#### [Work order]
Rewrite the entries from the line that has "right wrist: (846, 421, 31)" through the line that has "left wrist: (712, 405, -38)", changing every "knee" to "knee joint" and leaving everything else the same.

=== Begin Enclosure ===

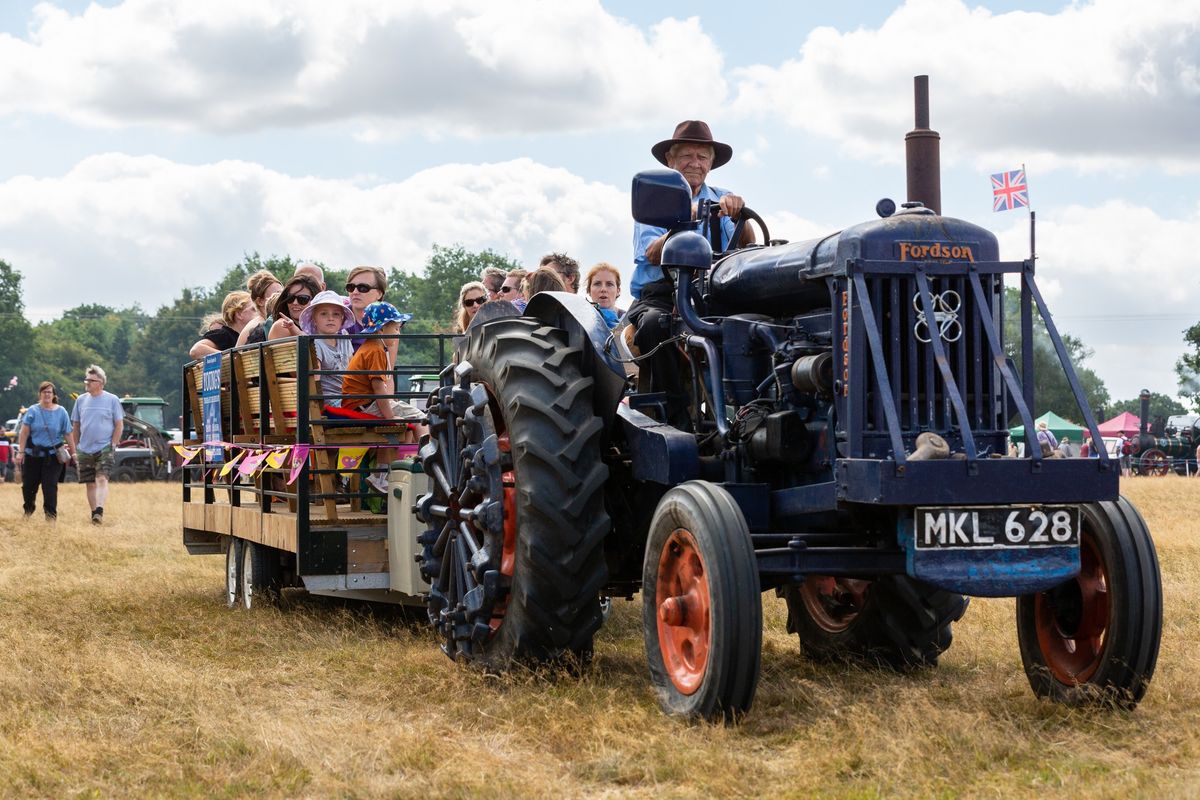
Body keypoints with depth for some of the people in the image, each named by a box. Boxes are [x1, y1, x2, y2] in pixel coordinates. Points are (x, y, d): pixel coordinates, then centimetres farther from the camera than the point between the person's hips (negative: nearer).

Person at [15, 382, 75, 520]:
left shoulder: (61, 412, 0)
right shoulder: (32, 411, 0)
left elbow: (68, 435, 1)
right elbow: (24, 432, -2)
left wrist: (73, 453, 0)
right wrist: (20, 452, -8)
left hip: (52, 456, -1)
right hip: (32, 455, 1)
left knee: (50, 486, -9)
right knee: (28, 485, 11)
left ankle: (51, 514, -1)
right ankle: (29, 510, 34)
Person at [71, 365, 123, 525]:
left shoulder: (112, 400, -2)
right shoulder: (81, 400, 8)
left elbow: (119, 425, 1)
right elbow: (76, 425, 14)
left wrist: (113, 445, -7)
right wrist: (76, 446, 10)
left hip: (104, 448, -4)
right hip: (85, 450, 4)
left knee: (102, 479, -18)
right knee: (90, 484, 9)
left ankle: (100, 510, -28)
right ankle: (94, 513, 18)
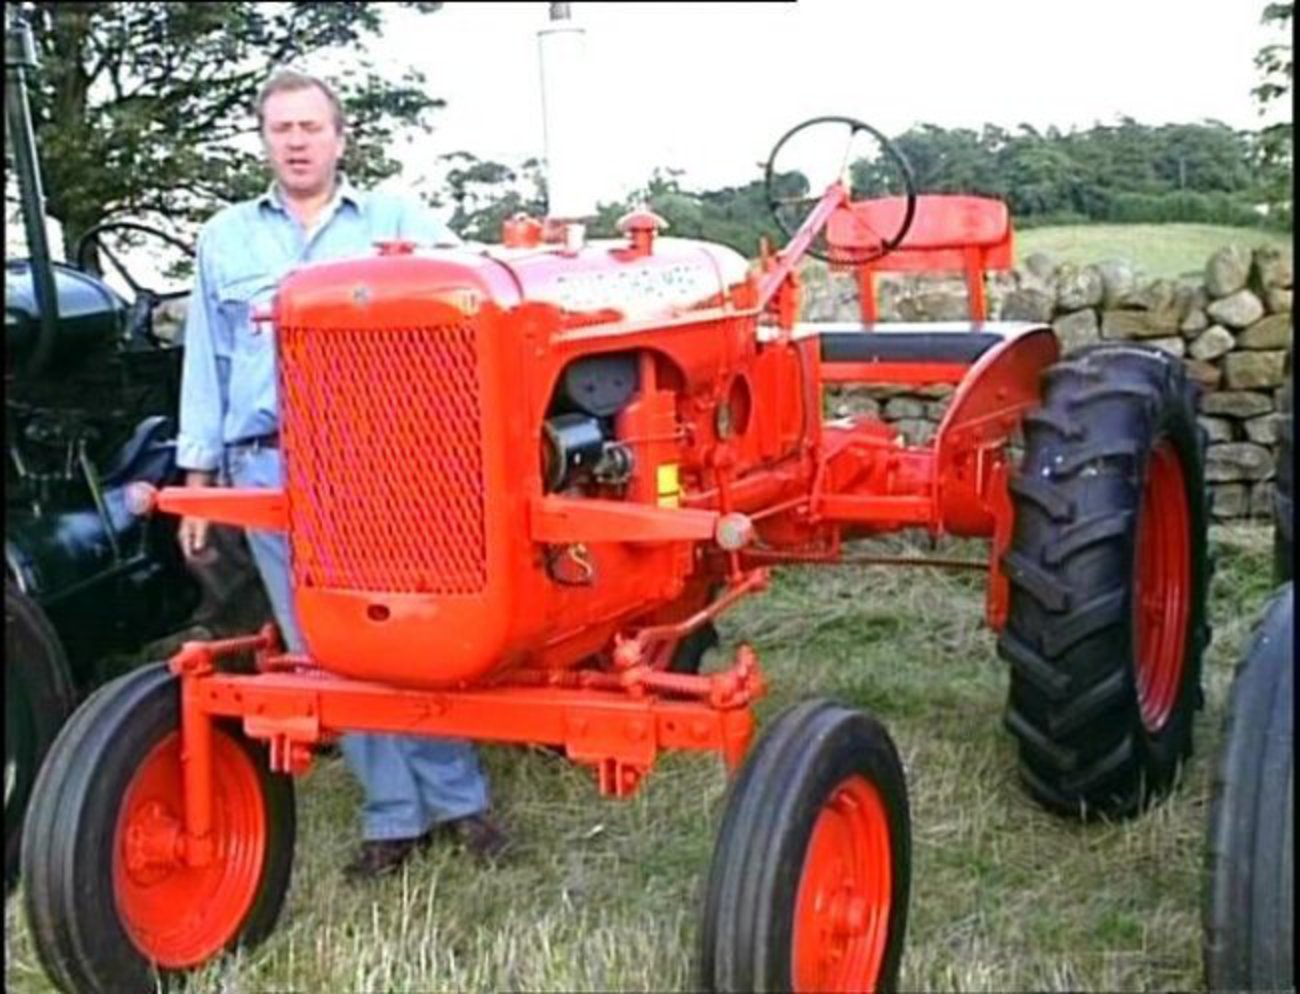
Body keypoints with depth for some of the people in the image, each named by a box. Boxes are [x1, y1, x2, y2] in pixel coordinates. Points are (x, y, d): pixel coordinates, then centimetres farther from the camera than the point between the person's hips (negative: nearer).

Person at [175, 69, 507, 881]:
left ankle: (458, 799, 11)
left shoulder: (397, 219, 10)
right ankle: (396, 812, 14)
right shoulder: (225, 239, 16)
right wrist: (198, 479, 12)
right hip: (270, 470, 2)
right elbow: (207, 365, 15)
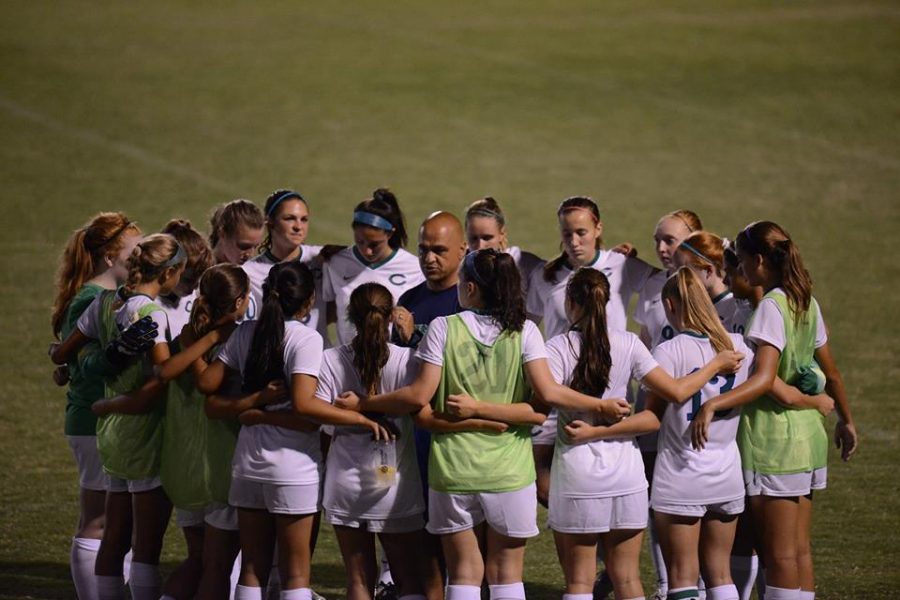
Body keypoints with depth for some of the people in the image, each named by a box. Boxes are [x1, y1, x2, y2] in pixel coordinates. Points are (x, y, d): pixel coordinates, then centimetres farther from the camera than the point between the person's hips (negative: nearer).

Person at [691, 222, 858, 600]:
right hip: (807, 434, 8)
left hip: (773, 439, -8)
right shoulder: (805, 303, 8)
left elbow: (765, 380, -28)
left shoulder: (771, 307, -17)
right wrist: (846, 421, 31)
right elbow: (830, 373, 17)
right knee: (799, 551, 13)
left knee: (779, 555, -3)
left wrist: (712, 405, -38)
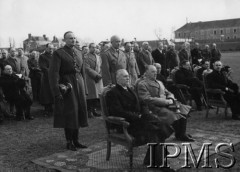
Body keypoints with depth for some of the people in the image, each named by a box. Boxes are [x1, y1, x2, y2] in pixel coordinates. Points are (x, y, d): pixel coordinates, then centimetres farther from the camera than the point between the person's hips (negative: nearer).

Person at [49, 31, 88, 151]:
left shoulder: (79, 53, 13)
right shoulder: (58, 53, -7)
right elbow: (53, 73, -12)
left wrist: (84, 89, 11)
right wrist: (57, 92, -18)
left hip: (79, 84, 6)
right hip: (66, 85, -6)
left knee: (79, 112, 9)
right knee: (69, 114, -1)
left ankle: (75, 140, 21)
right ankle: (69, 142, 12)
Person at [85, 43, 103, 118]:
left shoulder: (98, 57, 18)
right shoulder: (86, 57, -5)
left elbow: (101, 67, 17)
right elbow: (87, 68, -13)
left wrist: (100, 75, -1)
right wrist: (96, 75, -15)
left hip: (98, 79, 6)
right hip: (90, 79, -6)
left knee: (97, 95, 5)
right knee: (91, 95, -6)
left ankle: (94, 110, 14)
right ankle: (89, 111, 2)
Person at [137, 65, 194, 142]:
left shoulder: (159, 82, 23)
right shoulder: (142, 84, -5)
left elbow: (169, 93, 23)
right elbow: (148, 100, -15)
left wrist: (171, 99, -3)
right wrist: (167, 101, -16)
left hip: (166, 104, 8)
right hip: (156, 108, -8)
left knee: (184, 109, -12)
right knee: (174, 115, -27)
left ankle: (182, 134, -2)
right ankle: (179, 135, -2)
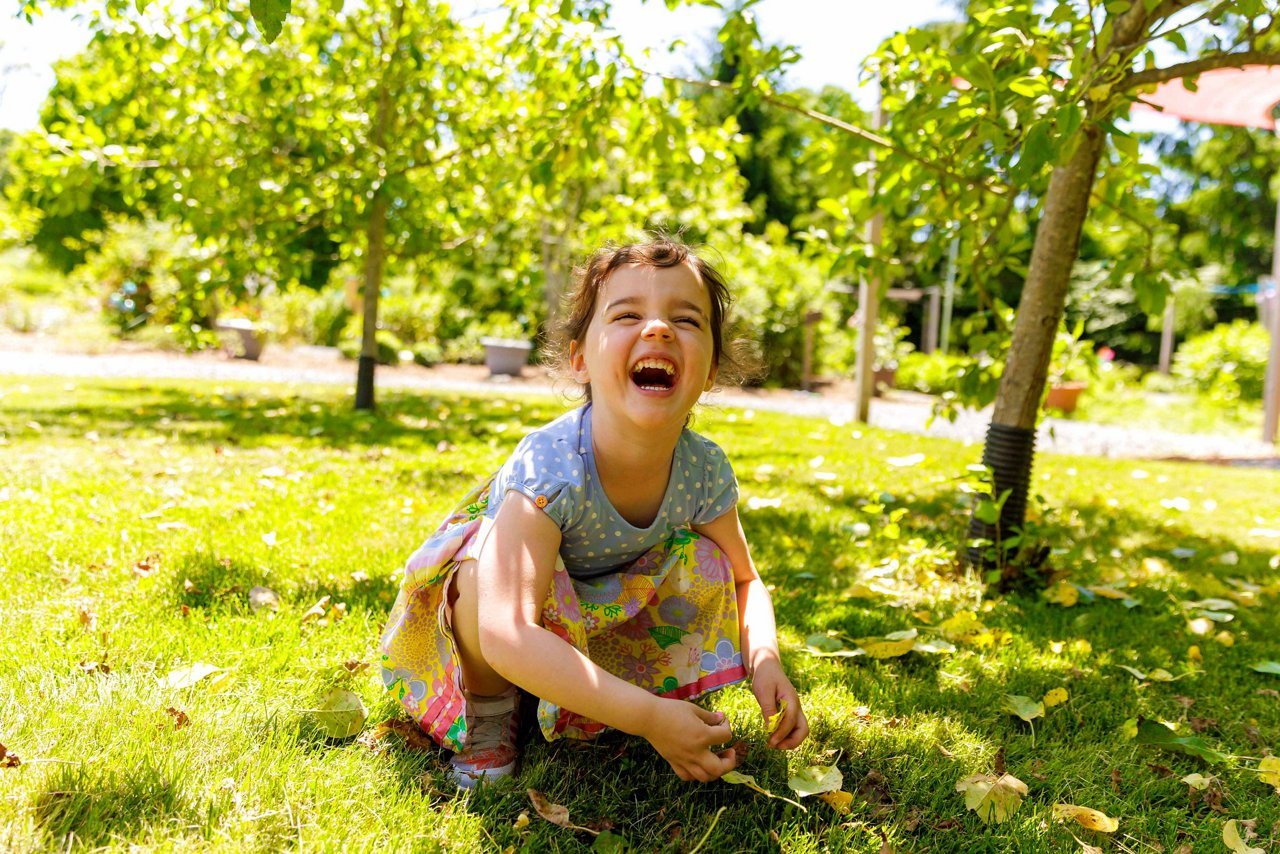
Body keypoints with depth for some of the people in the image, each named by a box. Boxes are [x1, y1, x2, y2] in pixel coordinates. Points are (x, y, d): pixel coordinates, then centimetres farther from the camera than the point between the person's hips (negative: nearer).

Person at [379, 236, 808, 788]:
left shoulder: (705, 471, -23)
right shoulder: (550, 466, -39)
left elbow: (744, 579, -3)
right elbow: (506, 635, -48)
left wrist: (764, 661, -25)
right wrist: (647, 716, -48)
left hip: (602, 608, 5)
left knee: (705, 567, -18)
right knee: (486, 575, -37)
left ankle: (580, 712, 1)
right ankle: (488, 703, -4)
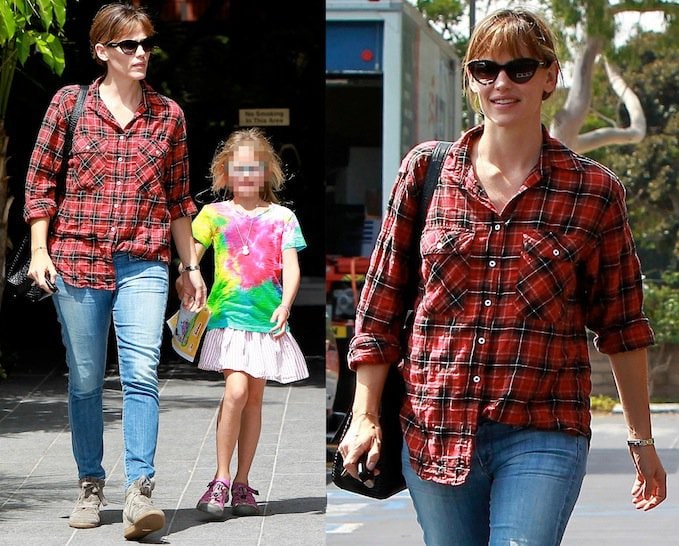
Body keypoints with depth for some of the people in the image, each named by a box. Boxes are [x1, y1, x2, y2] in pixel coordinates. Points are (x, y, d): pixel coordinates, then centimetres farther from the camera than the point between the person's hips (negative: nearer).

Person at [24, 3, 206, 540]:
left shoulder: (168, 115, 9)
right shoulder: (70, 103, 4)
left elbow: (179, 198, 15)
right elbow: (41, 178, 6)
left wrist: (191, 265, 15)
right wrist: (39, 251, -1)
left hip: (144, 265, 0)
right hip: (77, 259, 0)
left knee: (142, 373, -15)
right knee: (85, 380, 6)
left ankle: (139, 490, -17)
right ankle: (91, 486, 18)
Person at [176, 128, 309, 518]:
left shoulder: (282, 217, 7)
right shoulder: (215, 214, 5)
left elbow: (291, 267, 0)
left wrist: (285, 305, -16)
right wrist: (184, 278, -23)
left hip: (266, 320, 2)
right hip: (228, 315, -2)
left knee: (255, 398, 8)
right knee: (236, 390, -18)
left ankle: (242, 483, 17)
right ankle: (220, 481, -11)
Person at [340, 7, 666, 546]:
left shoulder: (595, 191, 2)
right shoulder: (425, 169, 5)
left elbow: (622, 324, 8)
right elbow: (382, 301, 8)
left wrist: (643, 440, 12)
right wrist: (365, 416, 4)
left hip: (543, 439, -2)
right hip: (435, 432, 2)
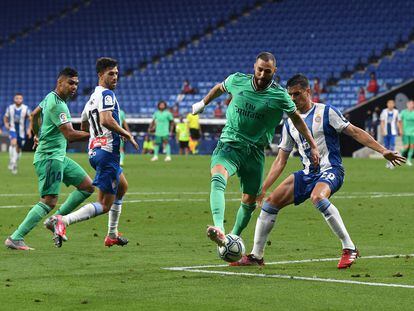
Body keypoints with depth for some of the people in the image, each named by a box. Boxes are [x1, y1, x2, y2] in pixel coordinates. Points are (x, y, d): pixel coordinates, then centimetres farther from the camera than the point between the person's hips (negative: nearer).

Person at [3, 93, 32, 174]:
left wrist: (29, 129, -13)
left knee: (18, 149, 11)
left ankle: (15, 165, 31)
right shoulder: (10, 108, -3)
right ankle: (11, 161, -28)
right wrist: (6, 124, -5)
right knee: (13, 143, -30)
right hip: (13, 130, -1)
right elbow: (5, 117, 13)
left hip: (22, 132, 1)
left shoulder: (26, 109, -9)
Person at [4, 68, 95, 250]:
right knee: (49, 201, -15)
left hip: (59, 156, 10)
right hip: (49, 158, -10)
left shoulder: (51, 97, 11)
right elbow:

=== End Enclosure ===

#### [Worked solution]
right wrist: (846, 421, 31)
right elbow: (830, 373, 17)
right knee joint: (799, 551, 13)
left knee joint: (779, 555, -3)
left wrist: (712, 405, -38)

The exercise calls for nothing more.